Bogovič et al.
Elevated levels of serum muscle enzymes in the initial phase of tick-borne encephalitis. Infect. Dis. 2024; 56:6,504-509. doi:1080/23744235.2024.2335349

In the initial phase of TBE virus infection, clinical signs and symptoms are nonspecific, and TBE antibodies have yet not been produced. Virus RNA can principally be demonstrated in blood, but this is not a routine approach.

Since some patients have pronounced myalgias early during TBE virus infection, a study has been carried out to assess abnormalities of muscle enzymes in the early phase of disease (in the first phase of the biphasic course of disease).

Among 24 patients with confirmed TBE virus infection, 33% had elevated creatine kinase serum activity, 26% had elevated myoglobin levels, and 22% had elevated troponin levels.

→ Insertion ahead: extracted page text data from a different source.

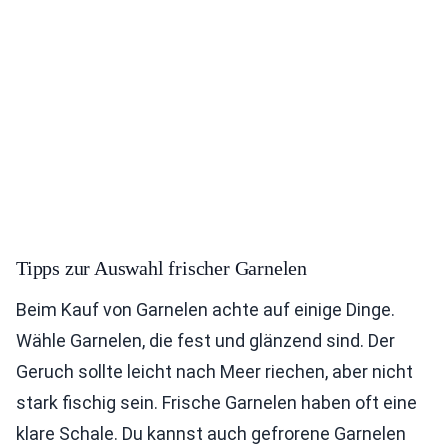
Tipps zur Auswahl frischer Garnelen
Beim Kauf von Garnelen achte auf einige Dinge.
Wähle Garnelen, die fest und glänzend sind. Der
Geruch sollte leicht nach Meer riechen, aber nicht
stark fischig sein. Frische Garnelen haben oft eine
klare Schale. Du kannst auch gefrorene Garnelen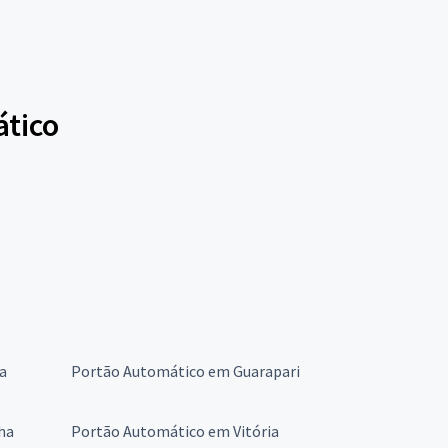
ático
a
Portão Automático em Guarapari
ha
Portão Automático em Vitória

At least one of the muscle enzymes was elevated in 42% of the patients. Although most of these abnormalities were mild to moderate, some were quite pronounced.

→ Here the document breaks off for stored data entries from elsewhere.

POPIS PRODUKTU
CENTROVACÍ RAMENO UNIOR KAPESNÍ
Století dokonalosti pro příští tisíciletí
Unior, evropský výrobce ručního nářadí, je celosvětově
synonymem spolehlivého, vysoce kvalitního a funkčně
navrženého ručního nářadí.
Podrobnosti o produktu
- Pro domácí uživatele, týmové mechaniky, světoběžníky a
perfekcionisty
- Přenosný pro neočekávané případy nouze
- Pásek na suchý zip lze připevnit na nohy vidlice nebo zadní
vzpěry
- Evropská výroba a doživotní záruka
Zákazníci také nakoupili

The mechanisms of muscle involvement in viral infections are unclear. One can assume an immune mediated damage: The presence of TBE virus in blood triggers the secretion of immune mediators, that damage bone marrow, liver and muscles resulting in transient leukopenia, thrombocytopenia, increased activity of some liver and muscle enzymes.

The authors concluded that clinicians in TBE endemic areas should consider a TBE virus infection not only in the case of unspecific fever, associated with leukopenia, thrombocytopenia and/or abnormal liver tests, but also in the presence of elevated muscle enzymes.